🤖 AI Summary
This work proposes the Recursive Inference Machines (RIMs) framework to enhance the reasoning capabilities of neural systems on complex problems by explicitly integrating classical recursive inference mechanisms into neural architectures for the first time. RIMs operate through a reweighted inference component that collaborates with a neural backbone, thereby increasing reasoning depth and flexibility while preserving end-to-end trainability. The framework achieves state-of-the-art performance on challenging reasoning benchmarks, including ARC-AGI-1, ARC-AGI-2, and Sudoku Extreme, significantly outperforming existing methods.
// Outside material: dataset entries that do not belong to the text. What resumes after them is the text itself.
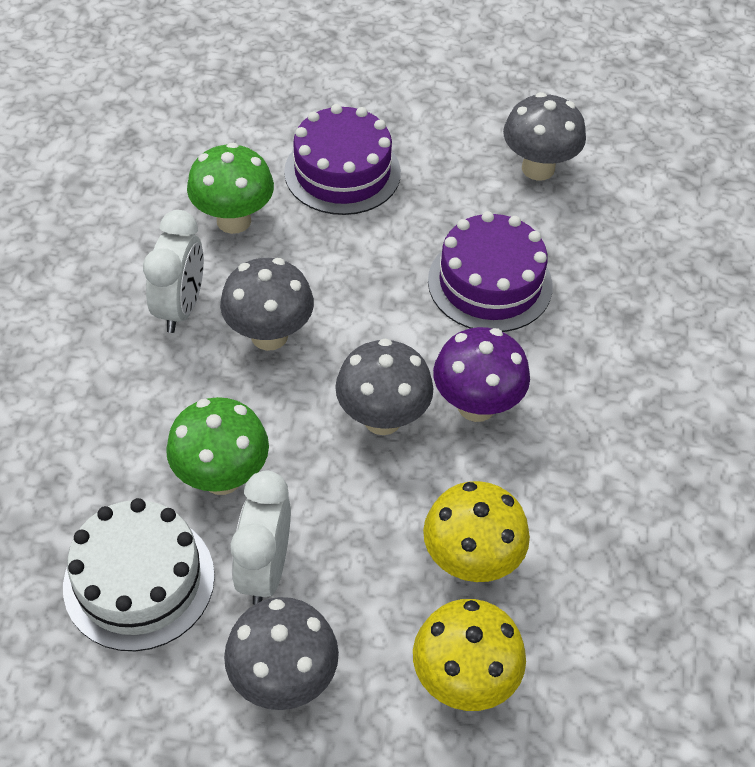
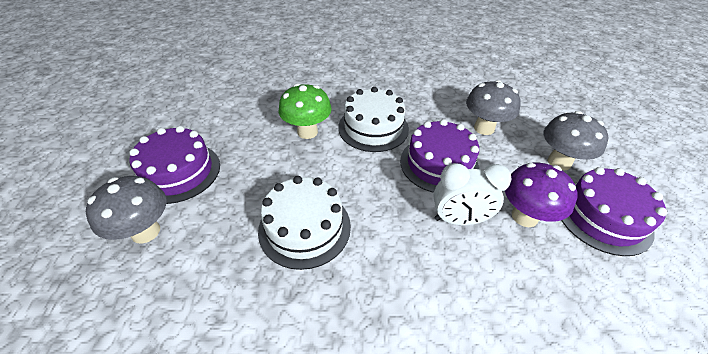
green mushroom: 2 -> 1
grey mushroom: 4 -> 3
purple cake: 2 -> 3
white cake: 1 -> 2
white clock: 2 -> 1
yellow mushroom: 2 -> 0

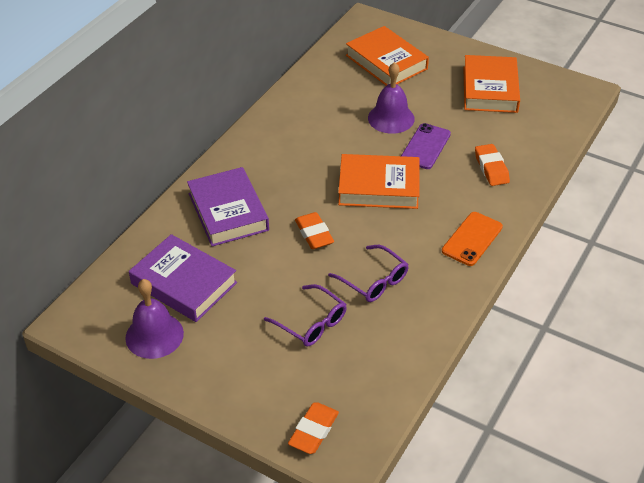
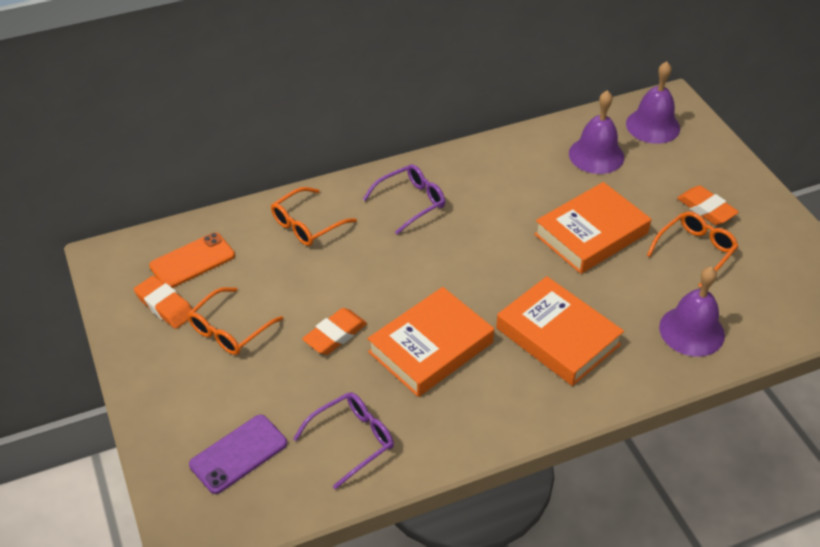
orange glasses: 0 -> 3
purple bell: 2 -> 3
purple book: 2 -> 0

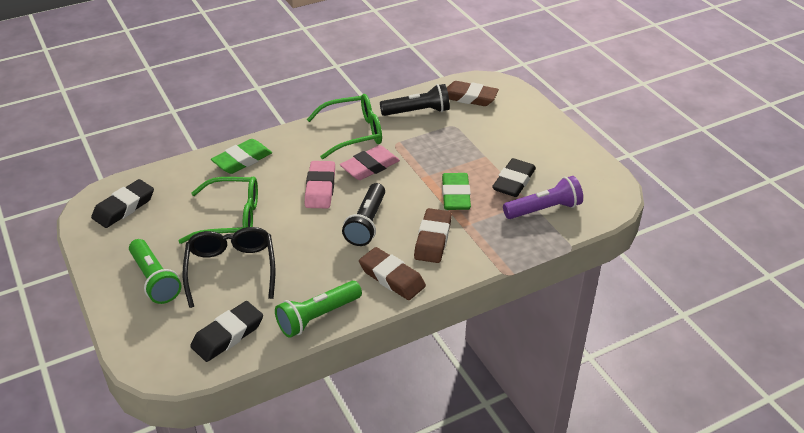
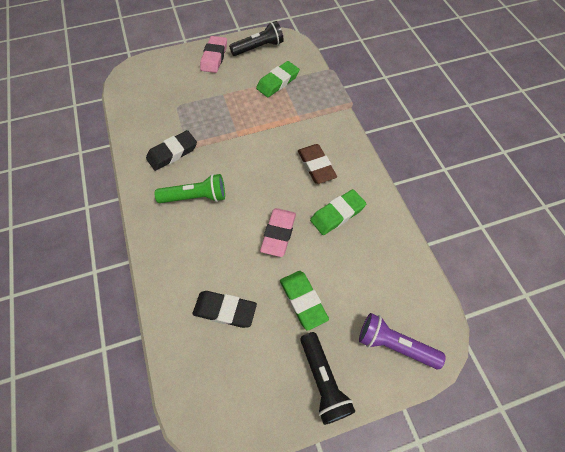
black eraser: 3 -> 2
black glasses: 1 -> 0
brown eraser: 3 -> 1
green eraser: 2 -> 3
green flashlight: 2 -> 1
green glasses: 2 -> 0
Furthermore, RIMs demonstrate superior performance over TabPFNs on tabular data classification tasks, underscoring their generality and effectiveness across diverse problem domains.
📝 Abstract
Neural reasoners such as Tiny Recursive Models (TRMs) solve complex problems by combining neural backbones with specialized inference schemes. Such inference schemes have been a central component of stochastic reasoning systems, where inference rules are applied to a stochastic model to derive answers to complex queries. In this work, we bridge these two paradigms by introducing Recursive Inference Machines (RIMs), a neural reasoning framework that explicitly incorporates recursive inference mechanisms inspired by classical inference engines. We show that TRMs can be expressed as an instance of RIMs, allowing us to extend them through a reweighting component, yielding better performance on challenging reasoning benchmarks, including ARC-AGI-1, ARC-AGI-2, and Sudoku Extreme. Furthermore, we show that RIMs can be used to improve reasoning on other tasks, such as the classification of tabular data, outperforming TabPFNs.